Twenty-three cities, thousands of people, more than a million dollars in revenue generated and counting. It had been a crazy year of travel and speaking throughout 2014 for various media companies our software company works with. I had arrived in Raleigh, North Carolina to deliver a speech to the key digital revenue leaders with one of the largest media companies in North America. Not an easy crowd to “wow" say the least. To make matters worse, every one of these people had attended numerous versions of my presentations throughout 2014, so they knew all my moves. It was going to be a challenge to make this presentation memorable, to say the least.
I lamented for weeks on how to craft a presentation that would cut through the clutter and deliver a message that resonated with them. To add to the (already raging) fire, the executive in charge wanted me to create “fear of loss,” and to speak and coach for no less than 90 minutes.
I had made a point during the year to take photos of the various venues and events during these speeches. I was able to use this collateral to remind the team of where we had been and some of the crazy things that had happened. In this age of social media, where everything becomes content, make sure you always do this. It’s not what you do that matters today, it’s what you show people you do that makes someone memorable.

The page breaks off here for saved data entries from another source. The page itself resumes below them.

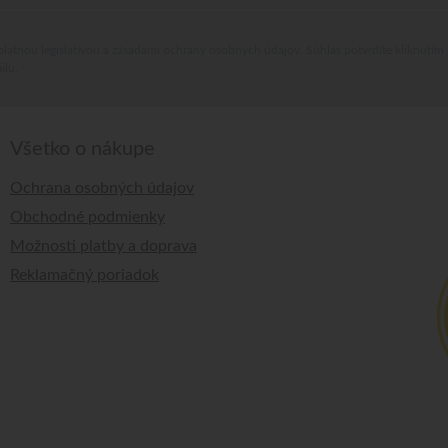
platnou legislatívou a zásadami ochrany osobných údajov. Súhlas potvrdíte kliknutím
ilu.
Všetko o nákupe
Ochrana osobných údajov
Obchodné podmienky
Možnosti platby a doprava
Reklamačný poriadok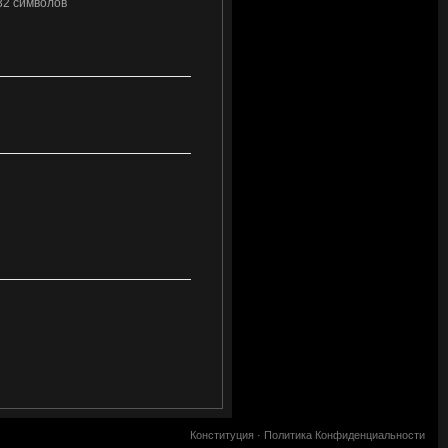
32 символов
Конституция
·
Политика Конфиденциальности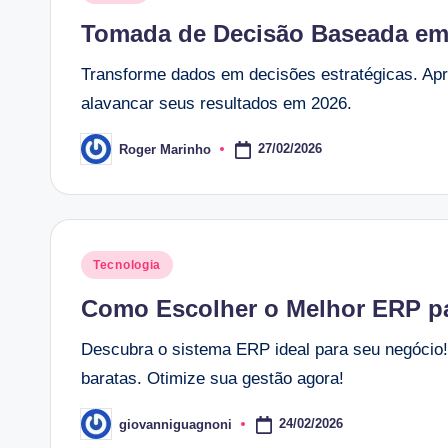
in
Tomada de Decisão Baseada em 
Transforme dados em decisões estratégicas. Apr
alavancar seus resultados em 2026.
27/02/2026
Roger Marinho
Posted
by
Posted
Tecnologia
in
Como Escolher o Melhor ERP p
Descubra o sistema ERP ideal para seu negócio
baratas. Otimize sua gestão agora!
24/02/2026
giovanniguagnoni
Posted
by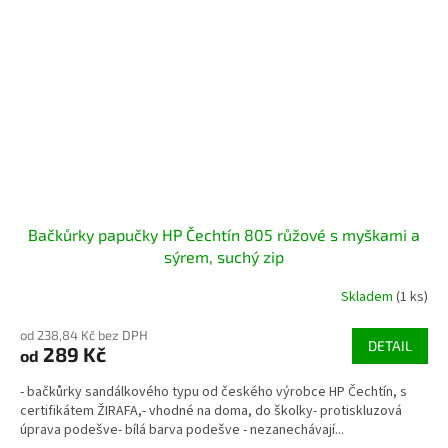
Bačkůrky papučky HP Čechtín 805 růžové s myškami a
sýrem, suchý zip
Skladem
(1 ks)
od 238,84 Kč bez DPH
DETAIL
289 Kč
od
- bačkůrky sandálkového typu od českého výrobce HP Čechtín, s
certifikátem ŽIRAFA,- vhodné na doma, do školky- protiskluzová
úprava podešve- bílá barva podešve - nezanechávají...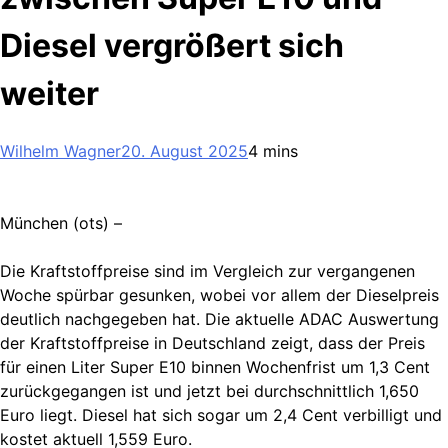
Diesel vergrößert sich
weiter
Wilhelm Wagner
20. August 2025
4 mins
München (ots) –
Die Kraftstoffpreise sind im Vergleich zur vergangenen
Woche spürbar gesunken, wobei vor allem der Dieselpreis
deutlich nachgegeben hat. Die aktuelle ADAC Auswertung
der Kraftstoffpreise in Deutschland zeigt, dass der Preis
für einen Liter Super E10 binnen Wochenfrist um 1,3 Cent
zurückgegangen ist und jetzt bei durchschnittlich 1,650
Euro liegt. Diesel hat sich sogar um 2,4 Cent verbilligt und
kostet aktuell 1,559 Euro.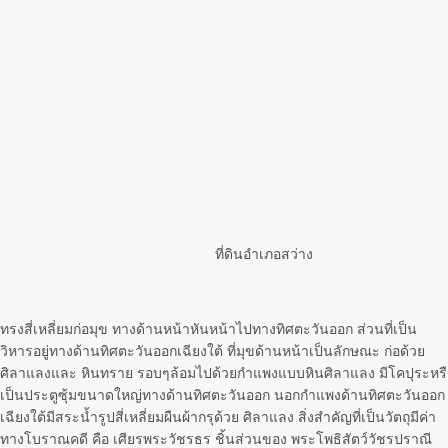
ที่ดินอำเภอสว่าง
ทรงสี่เหลี่ยมก่อมุข ทางด้านหน้าหันหน้าไปทางทิศตะวันออก ส่วนที่เป็น
วิหารอยู่ทางด้านทิศตะวันออกเฉียงใต้ ที่มุขด้านหน้าเป็นลักษณะ ก่อด้วย
ศิลาแลงและ หินทราย รอบๆล้อมไปด้วยกำแพงแบบหินศิลาแลง มีโคปุระหรื
เป็นประตูซุ้มขนาดใหญ่ทางด้านทิศตะวันออก นอกกำแพงด้านทิศตะวันออก
เฉียงใต้มีสระน้ำรูปสี่เหลี่ยมผืนผ้ากรุด้วย ศิลาแลง สิ่งสำคัญที่เป็นวัตถุมีค่า
ทางโบราณคดี คือ เศียรพระวัชรธร ชิ้นส่วนของ พระโพธิสัตว์วัชรปราณี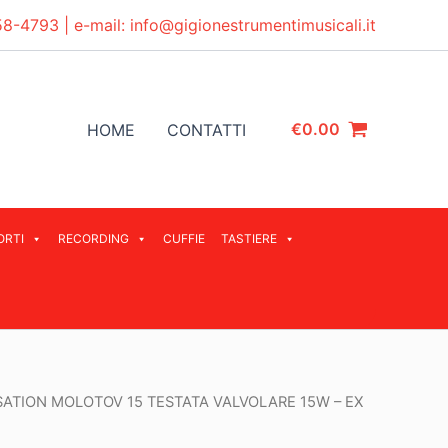
58-4793
| e-mail:
info@gigionestrumentimusicali.it
€
0.00
HOME
CONTATTI
ORTI
RECORDING
CUFFIE
TASTIERE
ATION MOLOTOV 15 TESTATA VALVOLARE 15W – EX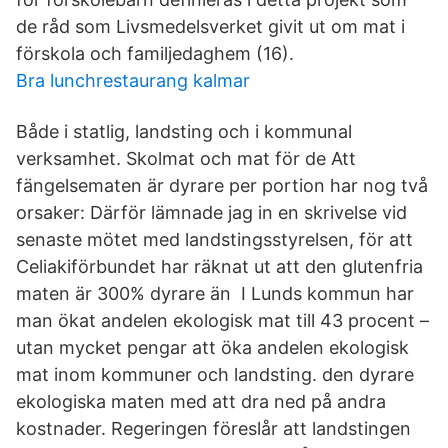
de råd som Livsmedelsverket givit ut om mat i
förskola och familjedaghem (16).
Bra lunchrestaurang kalmar
Både i statlig, landsting och i kommunal
verksamhet. Skolmat och mat för de Att
fängelsematen är dyrare per portion har nog två
orsaker: Därför lämnade jag in en skrivelse vid
senaste mötet med landstingsstyrelsen, för att
Celiakiförbundet har räknat ut att den glutenfria
maten är 300% dyrare än I Lunds kommun har
man ökat andelen ekologisk mat till 43 procent –
utan mycket pengar att öka andelen ekologisk
mat inom kommuner och landsting. den dyrare
ekologiska maten med att dra ned på andra
kostnader. Regeringen föreslår att landstingen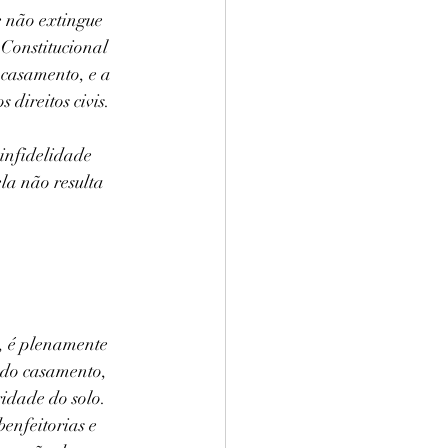
e não extingue 
Constitucional 
 casamento, e a 
 direitos civis.
infidelidade 
la não resulta 
, é plenamente 
a do casamento, 
idade do solo. 
enfeitorias e 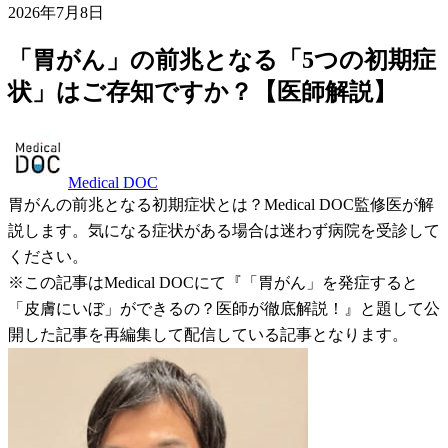
2026年7月8日
「胃がん」の前兆となる「5つの初期症
状」はご存知ですか？【医師解説】
Medical DOC
胃がんの前兆となる初期症状とは？Medical DOC監修医が解
説します。気になる症状がある場合は迷わず病院を受診して
ください。
※この記事はMedical DOCにて『「胃がん」を発症すると
「皮膚にいぼ」ができるの？医師が徹底解説！』と題して公
開した記事を再編集して配信している記事となります。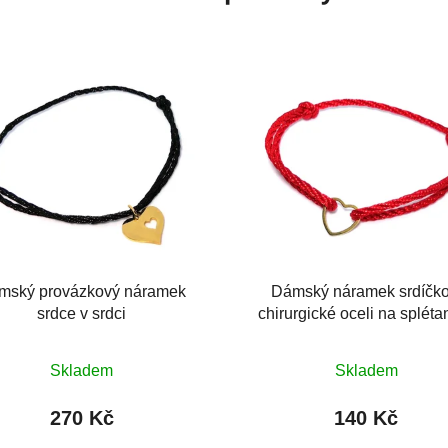
mský provázkový náramek
Dámský náramek srdíčko
srdce v srdci
chirurgické oceli na splét
provázku
Průměrné
Průměrné
Skladem
Skladem
hodnocení
hodnocení
produktu
produktu
270 Kč
140 Kč
je
je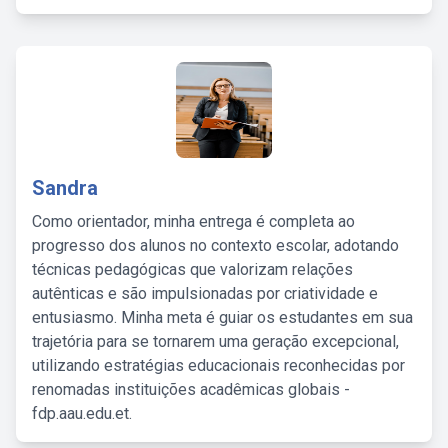
Sandra
Como orientador, minha entrega é completa ao
progresso dos alunos no contexto escolar, adotando
técnicas pedagógicas que valorizam relações
autênticas e são impulsionadas por criatividade e
entusiasmo. Minha meta é guiar os estudantes em sua
trajetória para se tornarem uma geração excepcional,
utilizando estratégias educacionais reconhecidas por
renomadas instituições acadêmicas globais -
fdp.aau.edu.et.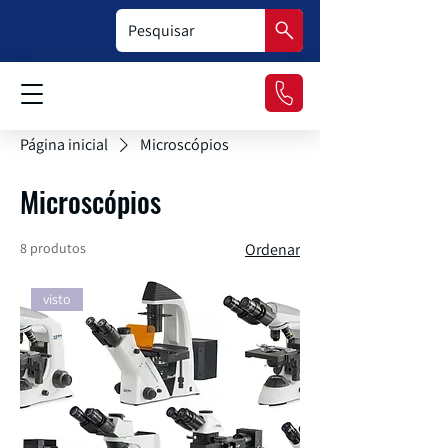
Página inicial
Microscópios
Microscópios
8 produtos
Ordenar
visto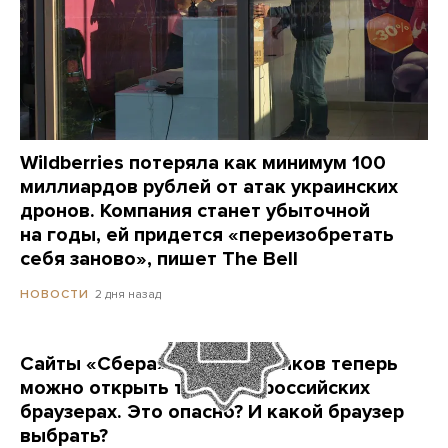
Wildberries потеряла как минимум 100
миллиардов рублей от атак украинских
дронов. Компания станет убыточной
на годы, ей придется «переизобретать
себя заново», пишет The Bell
2 дня назад
НОВОСТИ
Сайты «Сбера» и других банков теперь
можно открыть только в российских
браузерах. Это опасно? И какой браузер
выбрать?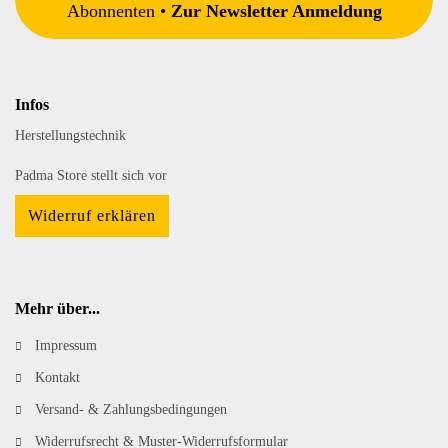
Abonnenten •
Zur Newsletter Anmeldung
Infos
Herstellungstechnik
Padma Store stellt sich vor
Widerruf erklären
Mehr über...
Impressum
Kontakt
Versand- & Zahlungsbedingungen
Widerrufsrecht & Muster-Widerrufsformular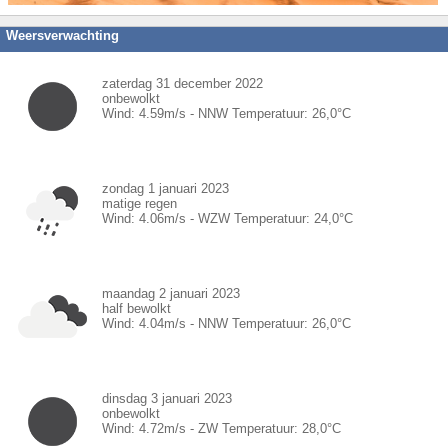
Weersverwachting
zaterdag 31 december 2022
onbewolkt
Wind:
4.59
m/s -
NNW
Temperatuur:
26,0
°C
zondag 1 januari 2023
matige regen
Wind:
4.06
m/s -
WZW
Temperatuur:
24,0
°C
maandag 2 januari 2023
half bewolkt
Wind:
4.04
m/s -
NNW
Temperatuur:
26,0
°C
dinsdag 3 januari 2023
onbewolkt
Wind:
4.72
m/s -
ZW
Temperatuur:
28,0
°C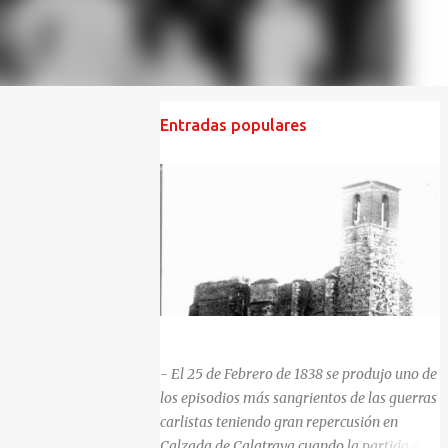
Entradas populares
HISTORIA NEGRA DE CALZADA DE CVA.
- El 25 de Febrero de 1838 se produjo uno de
los episodios más sangrientos de las guerras
carlistas teniendo gran repercusión en
Calzada de Calatrava cuando la partida del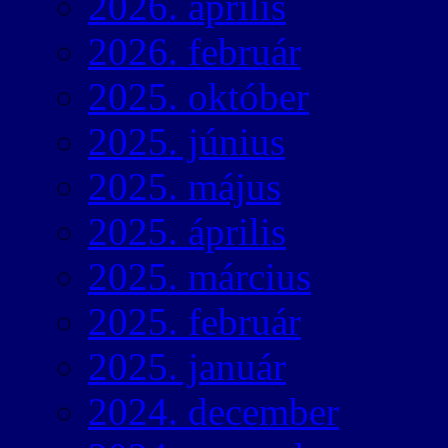
2026. április
2026. február
2025. október
2025. június
2025. május
2025. április
2025. március
2025. február
2025. január
2024. december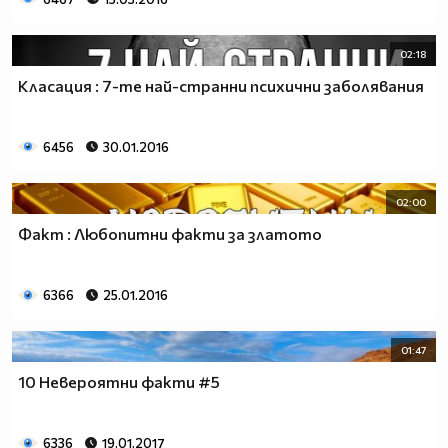
02:18
Класация : 7-те най-странни психични заболявания
6456
30.01.2016
02:00
Факт : Любопитни факти за златото
6366
25.01.2016
01:47
10 Невероятни факти #5
6336
19.01.2017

A small fender bender in a rental car, a crazy stalker lady at one of the sessions and pictures of the sales leadership we coached were all excellent material for driving home some of the key ideas of my presentation to these high level leaders. People like to see things they did, so I tried to make the presentation about the team and how they had helped the hundreds of salespeople in the organization. I also incorporated some humour to get their attention. This was risky, based on the crowd, but it turned out to be very memorable. In fact, well placed delivery of humour and anecdotes are the secret sauce to get people to remember your presentation. And you.
Combining a variety of presentation tactics is essential in keeping the crowd engaged. Audio, slides and even handouts are all items I use to heighten engagement. I even go as far as using the classic “hello my name is” tags if I am working with a group for the first time. This group was all known to me, so I made a point in my talk track to mention 60% of the attendees by name and remind them of the things we accomplished together.
I am blessed with flow. I can just make things come together when I speak, but that doesn’t mean preparation is not needed. I have a million things floating around in my head, so making sure I deliver a clear, engaging presentation involves practice—usually in my hotel room before the gig. Running through the delivery and key points I am going to hammer home is essential in delivering an effective presentation. I also have found that recording my presentations and watching them, while an excruciating process for me, usually brings some significant improvement in posture and delivery.
The absolute key is to always, always be evolving. Never stay stagnant and remember that growth comes from outside of your comfort zone. Great speeches don't just happen, they take hours of preparation and constant evolution to always be improving.